Duisburg: Kampf um Bäume und die Obermauerschule
zuletzt aktualisiert: 10.02.2012Duisburg (RP). "Lasst unsere Bäume leben", steht in großen Buchstaben auf den Betttüchern, die seit einigen Tagen zwischen den Bäumen an der Obermauerstraße hängen.
Die Forderung kommt von den Schülern der Städtischen Gemeinschaftsgrundschule an der Obermauerstraße. Seit die dortigen Bäume von der Stadt mit roten Farbpunkten versehen wurden, fürchten die Kinder, dass die 21 Bäume auf ihrem Schulgelände schon bald gefällt werden. "Eine endgültige Entscheidung, ob die Bäume überhaupt gefällt werden dürfen ist noch gar nicht gefallen", sagt Peter Hibrands, Pressesprecher der Stadt.
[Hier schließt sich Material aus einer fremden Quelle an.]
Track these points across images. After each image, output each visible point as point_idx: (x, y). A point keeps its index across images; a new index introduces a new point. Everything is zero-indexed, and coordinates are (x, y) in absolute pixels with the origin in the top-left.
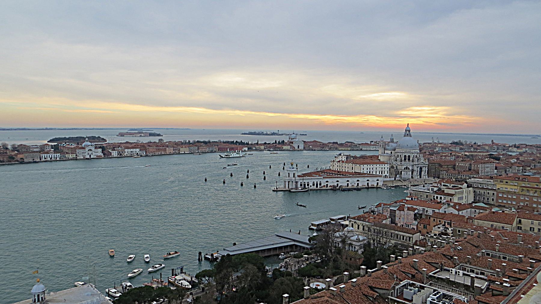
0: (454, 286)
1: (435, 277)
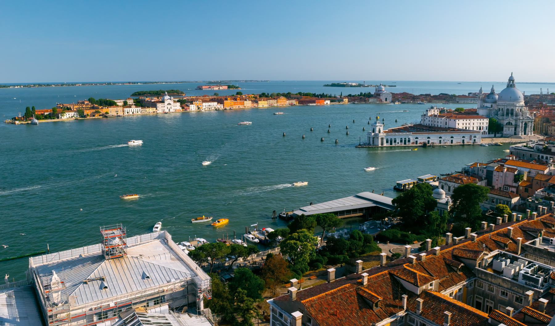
0: (553, 258)
1: (532, 247)
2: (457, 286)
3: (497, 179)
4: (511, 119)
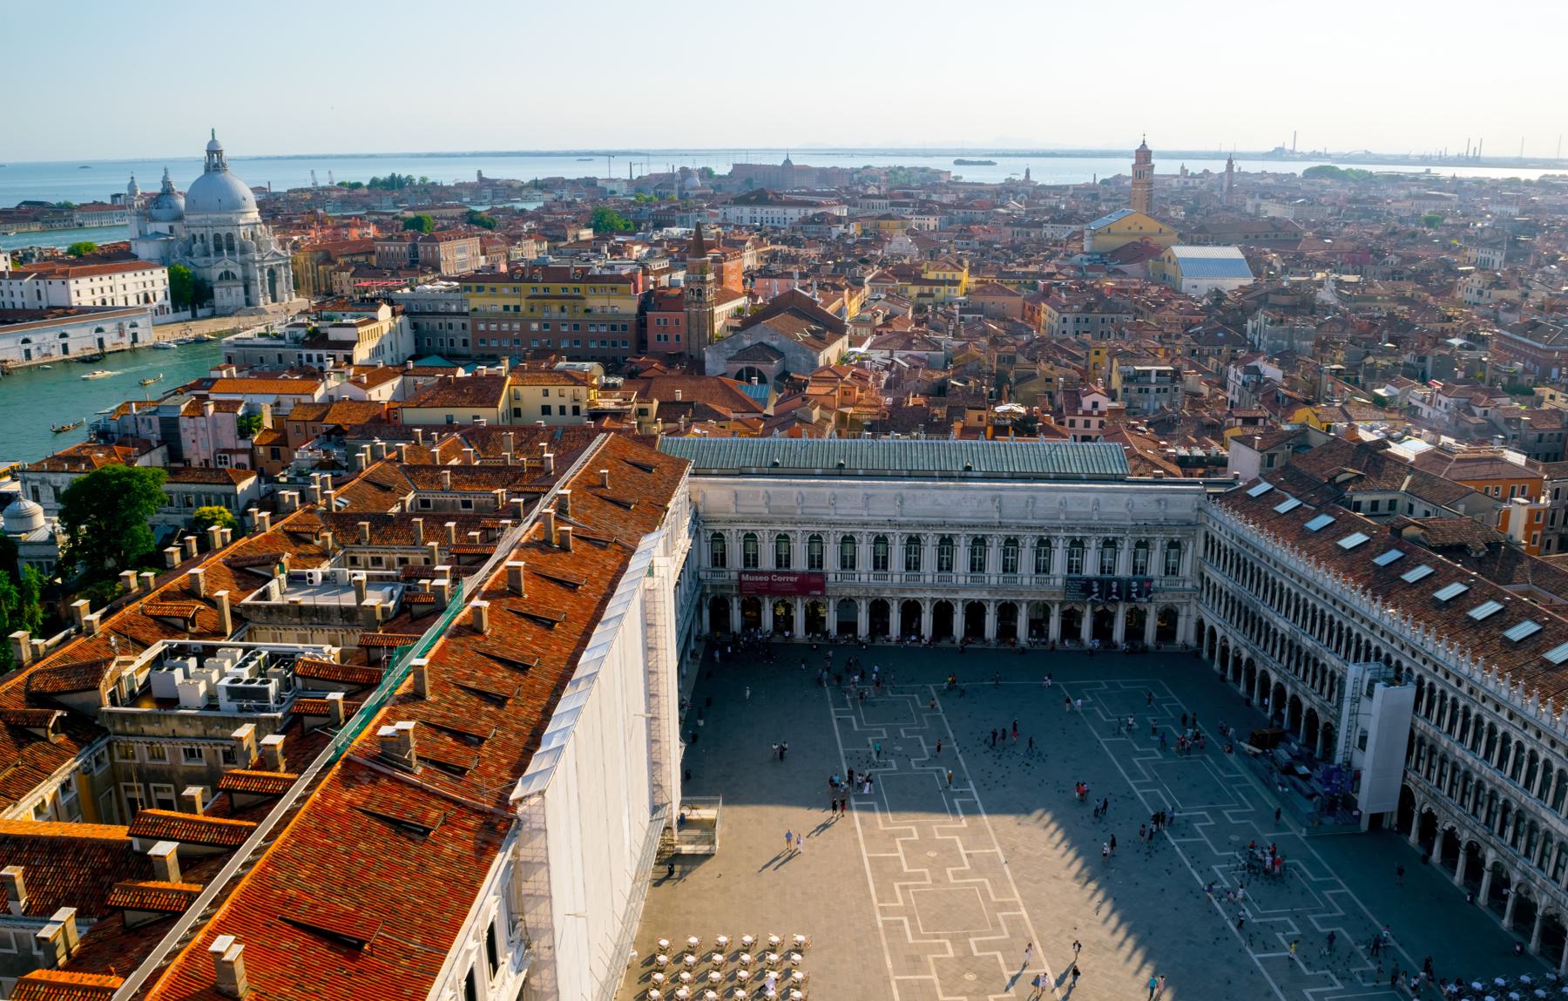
1: (258, 607)
2: (54, 781)
3: (193, 437)
4: (230, 263)
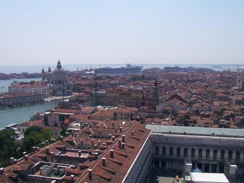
4: (60, 86)
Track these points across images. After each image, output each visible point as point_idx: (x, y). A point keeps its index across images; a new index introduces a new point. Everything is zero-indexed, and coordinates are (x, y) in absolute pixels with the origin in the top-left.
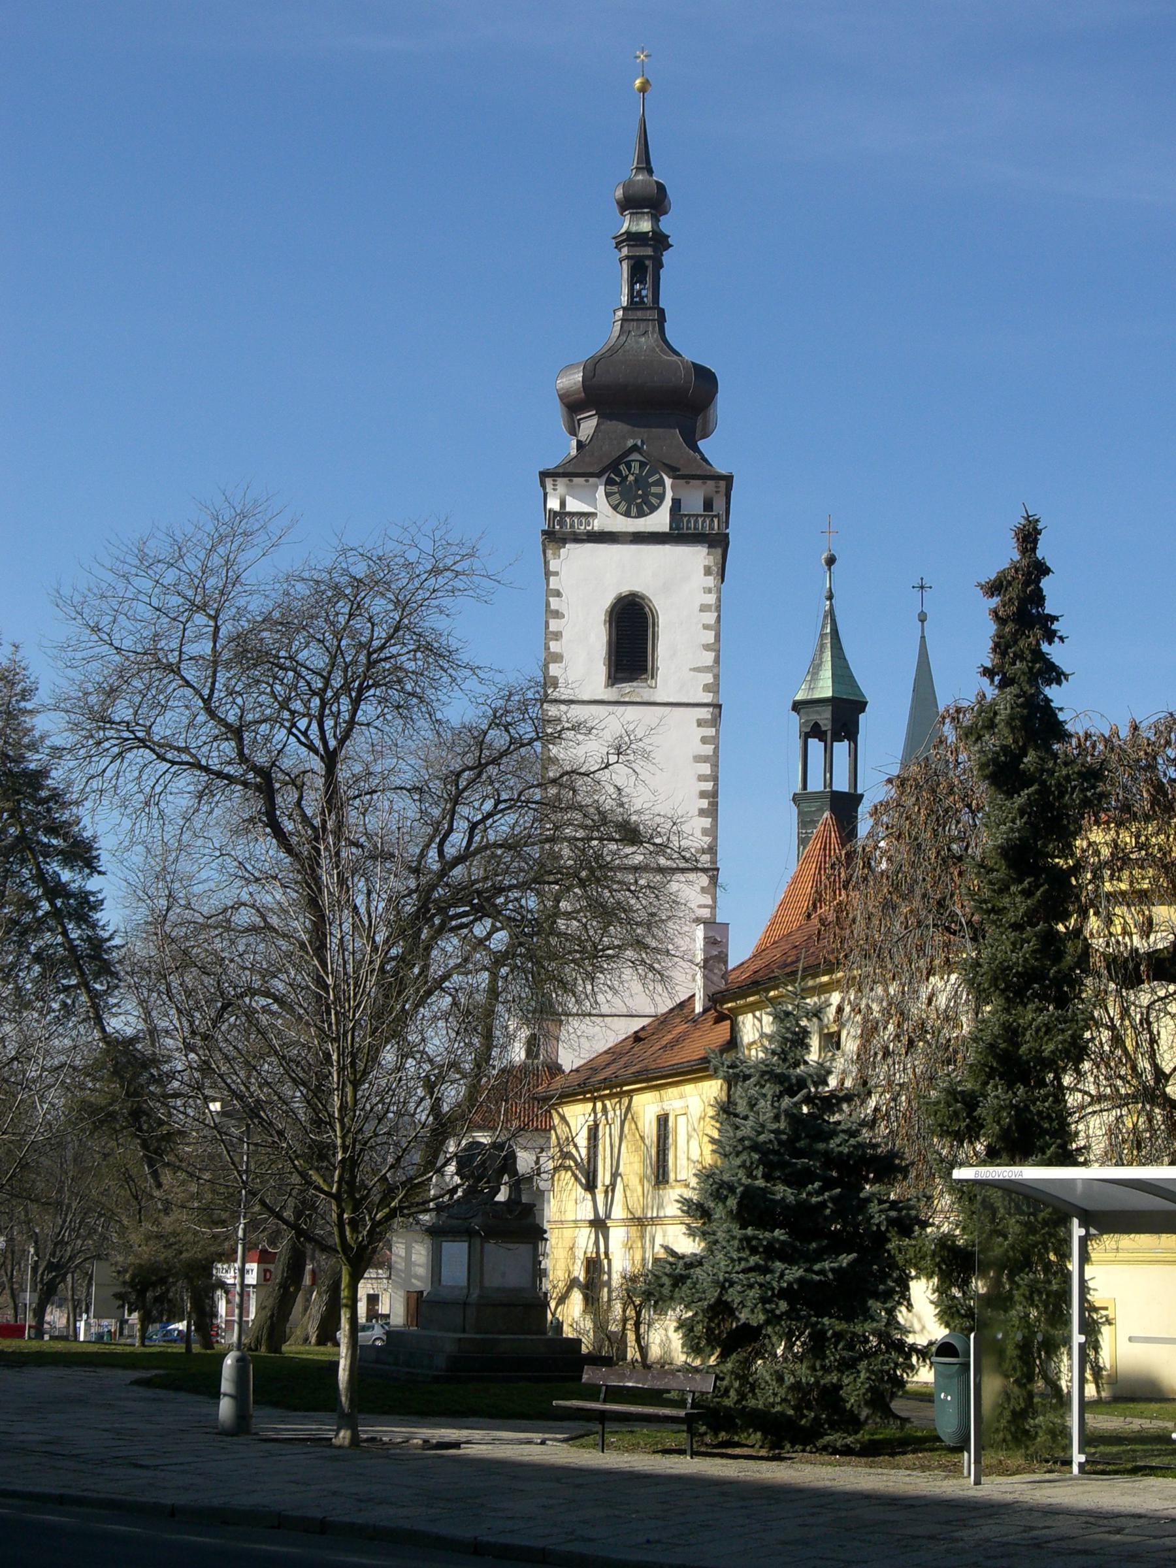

Da viele der betroffenen Bäume unter die Baumschutzsatzung fallen, musste die Stadt zunächst das Umweltamt über das Vorhaben informieren, so Hilbrands. Er gehe davon aus, dass das Umweltamt, wie in solchen Fällen üblich, zunächst die Bezirksvertretung Mitte einschaltet. Diese muss entscheiden, ob die Bäume tatsächlich gefällt werden dürfen.
Grund für die angeregte Baumfällung ist der eventuelle Bau des Mercator Quartieres. "Bevor dort die Bagger rollen können müssen Archäologen die Lage sondieren", erklärt Hilbrands. Denn in diesem Bereich werden zum einen Reste der mittelalterlichen Stadt vermutet, zum anderen soll das Wohnhaus von Gerhard Mercator in der Straße gelegen haben. "Die Archäologen haben für ihre Arbeit die Fällung gewünscht", sagt Hilbrands.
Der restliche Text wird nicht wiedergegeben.